Task details - From the entries below, output the line with "left shoulder: (369, 368)" and each following line up to and including the line with "right knee: (394, 704)", exactly as written.

:: Input data

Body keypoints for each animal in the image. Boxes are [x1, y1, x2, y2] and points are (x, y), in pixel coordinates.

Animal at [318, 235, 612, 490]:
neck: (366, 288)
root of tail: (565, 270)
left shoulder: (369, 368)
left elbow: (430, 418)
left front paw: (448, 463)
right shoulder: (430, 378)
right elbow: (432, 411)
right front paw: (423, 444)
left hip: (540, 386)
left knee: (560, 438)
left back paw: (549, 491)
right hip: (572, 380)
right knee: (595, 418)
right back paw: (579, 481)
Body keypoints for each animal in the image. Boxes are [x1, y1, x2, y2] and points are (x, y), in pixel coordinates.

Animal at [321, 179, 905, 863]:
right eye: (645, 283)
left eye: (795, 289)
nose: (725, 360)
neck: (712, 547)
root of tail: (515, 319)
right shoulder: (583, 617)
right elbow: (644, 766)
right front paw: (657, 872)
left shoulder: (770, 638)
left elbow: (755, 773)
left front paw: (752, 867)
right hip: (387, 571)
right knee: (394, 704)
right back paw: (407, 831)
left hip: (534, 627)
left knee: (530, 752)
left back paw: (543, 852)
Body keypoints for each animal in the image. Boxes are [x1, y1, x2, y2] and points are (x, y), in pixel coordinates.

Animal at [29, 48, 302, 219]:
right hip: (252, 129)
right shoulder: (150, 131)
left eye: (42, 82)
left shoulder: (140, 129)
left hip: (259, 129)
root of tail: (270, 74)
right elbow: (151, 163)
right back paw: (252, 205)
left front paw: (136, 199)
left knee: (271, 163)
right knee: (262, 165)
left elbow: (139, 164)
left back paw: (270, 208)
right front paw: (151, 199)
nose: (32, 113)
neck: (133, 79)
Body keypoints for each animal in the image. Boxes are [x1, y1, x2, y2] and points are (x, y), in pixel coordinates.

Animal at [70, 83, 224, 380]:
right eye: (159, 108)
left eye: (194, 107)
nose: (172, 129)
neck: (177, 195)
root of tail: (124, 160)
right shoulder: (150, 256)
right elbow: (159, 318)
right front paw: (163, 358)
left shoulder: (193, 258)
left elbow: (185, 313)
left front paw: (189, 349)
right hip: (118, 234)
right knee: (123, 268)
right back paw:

::::

Exercise output -
left shoulder: (369, 368)
left elbow: (430, 418)
left front paw: (448, 463)
right shoulder: (430, 378)
right elbow: (432, 411)
right front paw: (423, 444)
left hip: (540, 386)
left knee: (560, 438)
left back paw: (549, 491)
right hip: (572, 380)
right knee: (595, 418)
right back paw: (579, 481)
Body keypoints for each animal in the image. Boxes are [x1, y1, x2, y2] and points are (x, y), in pixel coordinates.

Animal at [321, 179, 905, 863]:
right eye: (645, 283)
left eye: (795, 289)
nose: (725, 360)
neck: (712, 547)
root of tail: (515, 319)
right shoulder: (583, 617)
right elbow: (644, 766)
right front paw: (657, 872)
left shoulder: (770, 638)
left elbow: (755, 773)
left front paw: (752, 867)
right hip: (387, 571)
right knee: (394, 704)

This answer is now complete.